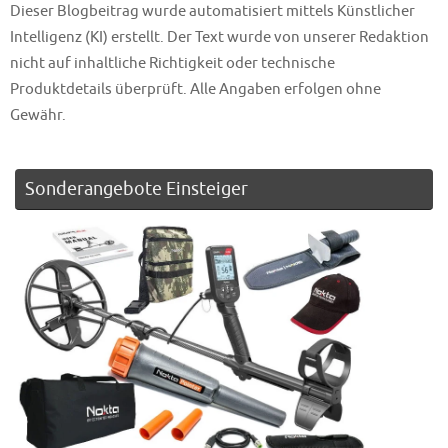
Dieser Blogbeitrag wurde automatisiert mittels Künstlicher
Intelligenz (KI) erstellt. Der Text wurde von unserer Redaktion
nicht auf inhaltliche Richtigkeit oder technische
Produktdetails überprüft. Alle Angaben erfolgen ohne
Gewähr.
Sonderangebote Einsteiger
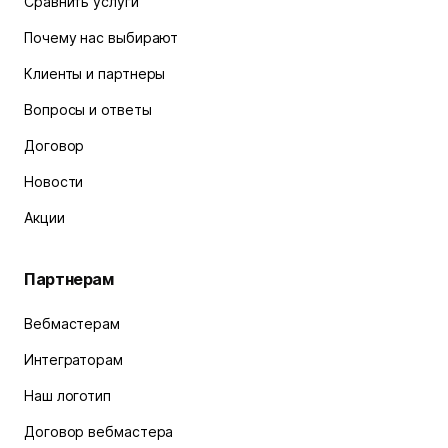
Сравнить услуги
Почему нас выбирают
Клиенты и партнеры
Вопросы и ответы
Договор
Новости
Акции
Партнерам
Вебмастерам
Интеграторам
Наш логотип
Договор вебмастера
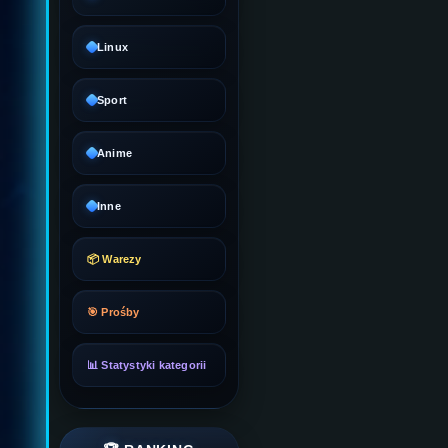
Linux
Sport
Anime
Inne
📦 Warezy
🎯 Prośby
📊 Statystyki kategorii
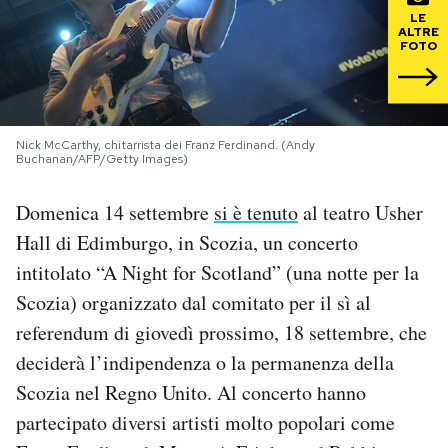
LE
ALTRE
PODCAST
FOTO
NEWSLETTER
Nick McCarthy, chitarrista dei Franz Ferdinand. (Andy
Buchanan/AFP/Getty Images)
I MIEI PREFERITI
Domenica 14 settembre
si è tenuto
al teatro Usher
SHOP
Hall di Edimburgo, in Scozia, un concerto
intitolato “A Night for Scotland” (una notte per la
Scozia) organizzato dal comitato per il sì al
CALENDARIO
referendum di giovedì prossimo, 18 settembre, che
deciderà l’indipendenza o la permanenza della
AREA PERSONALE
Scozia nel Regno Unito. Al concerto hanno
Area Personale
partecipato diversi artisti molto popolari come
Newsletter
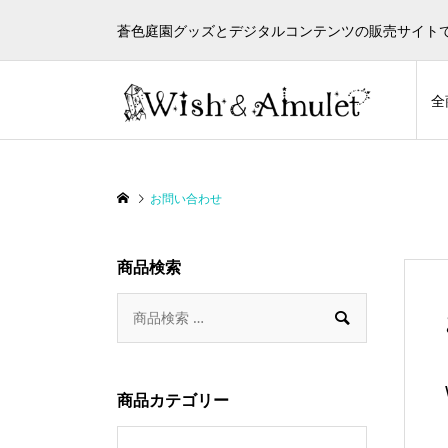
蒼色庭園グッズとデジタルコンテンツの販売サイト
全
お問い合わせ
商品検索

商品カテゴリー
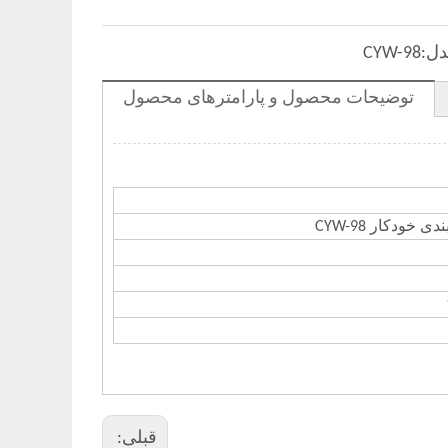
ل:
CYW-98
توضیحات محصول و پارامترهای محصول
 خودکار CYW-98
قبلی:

====================

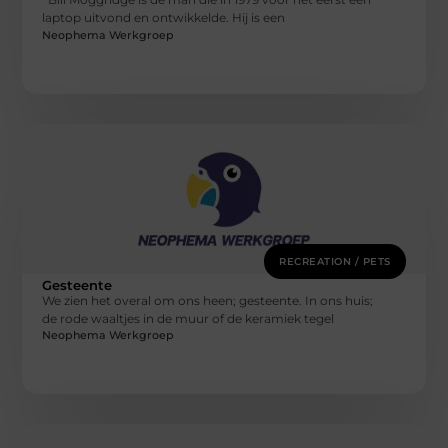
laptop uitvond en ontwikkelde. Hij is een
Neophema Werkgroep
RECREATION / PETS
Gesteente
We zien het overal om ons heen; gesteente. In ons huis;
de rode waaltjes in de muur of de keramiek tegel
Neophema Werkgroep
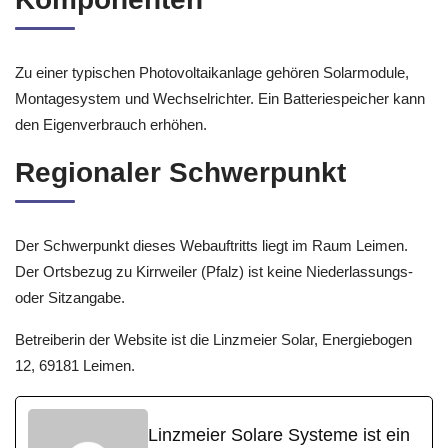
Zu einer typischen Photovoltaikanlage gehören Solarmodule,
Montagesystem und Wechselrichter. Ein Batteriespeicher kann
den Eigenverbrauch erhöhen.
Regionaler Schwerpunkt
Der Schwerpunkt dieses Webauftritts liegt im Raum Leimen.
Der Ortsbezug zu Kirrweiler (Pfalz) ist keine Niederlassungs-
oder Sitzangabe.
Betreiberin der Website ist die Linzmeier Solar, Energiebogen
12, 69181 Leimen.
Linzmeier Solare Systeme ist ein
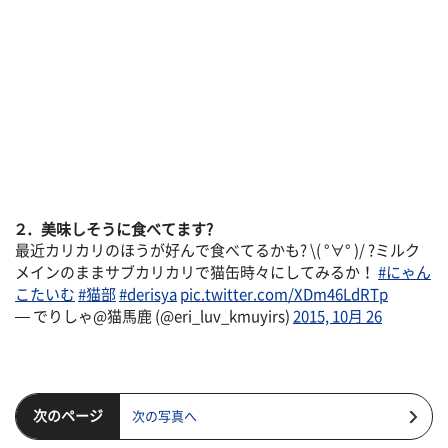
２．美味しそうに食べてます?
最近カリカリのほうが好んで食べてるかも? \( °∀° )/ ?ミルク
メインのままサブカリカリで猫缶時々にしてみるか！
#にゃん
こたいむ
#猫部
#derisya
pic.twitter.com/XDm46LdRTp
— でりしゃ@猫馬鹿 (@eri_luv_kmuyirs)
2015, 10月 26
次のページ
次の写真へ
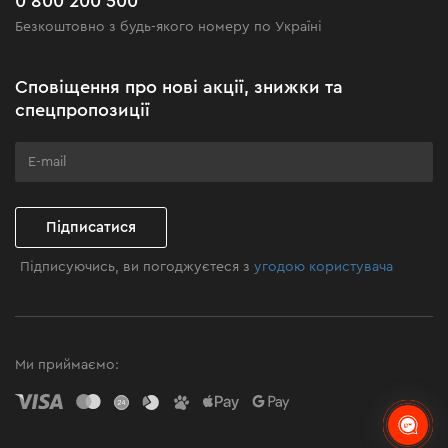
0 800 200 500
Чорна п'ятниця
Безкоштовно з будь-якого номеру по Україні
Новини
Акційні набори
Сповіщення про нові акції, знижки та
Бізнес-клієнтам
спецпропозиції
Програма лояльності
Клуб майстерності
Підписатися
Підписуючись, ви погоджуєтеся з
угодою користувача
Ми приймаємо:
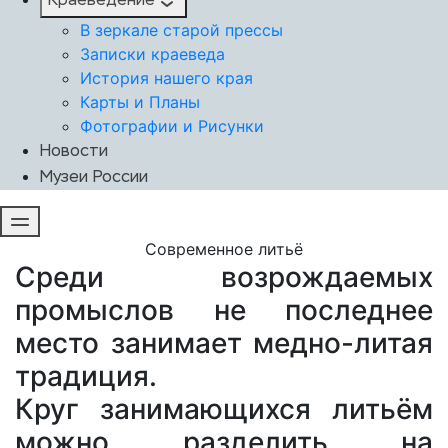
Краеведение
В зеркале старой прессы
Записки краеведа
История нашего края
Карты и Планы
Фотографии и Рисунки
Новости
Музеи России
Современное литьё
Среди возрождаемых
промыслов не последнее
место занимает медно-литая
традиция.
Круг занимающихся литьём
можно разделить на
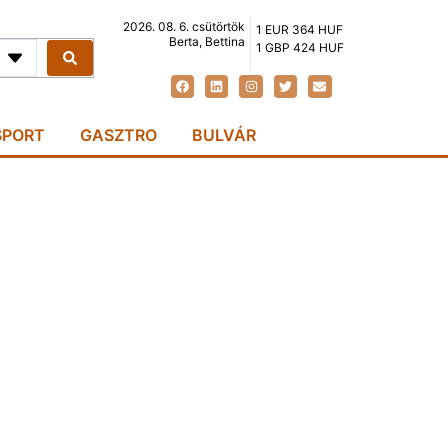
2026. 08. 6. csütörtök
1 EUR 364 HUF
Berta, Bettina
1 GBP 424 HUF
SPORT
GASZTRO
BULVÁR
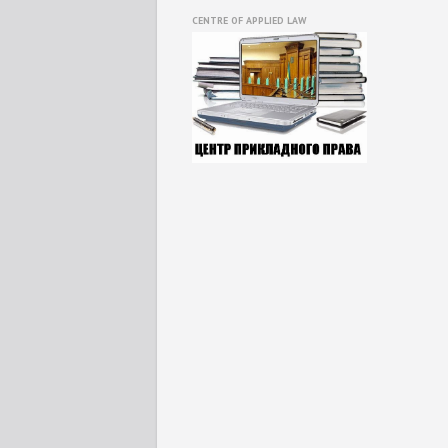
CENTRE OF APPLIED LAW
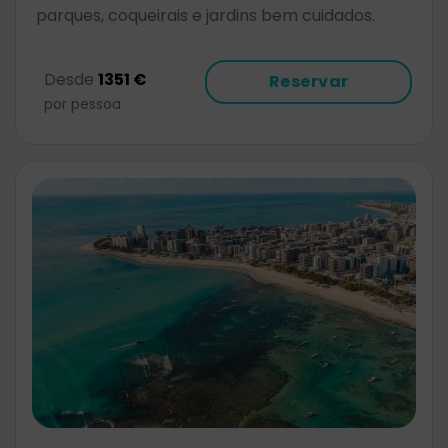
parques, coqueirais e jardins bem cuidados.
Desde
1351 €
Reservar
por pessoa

====================

Task statement = List every line in the entries above that contains the word "oder".

Answer to this exercise =
nicht auf inhaltliche Richtigkeit oder technische
oder Sitzangabe.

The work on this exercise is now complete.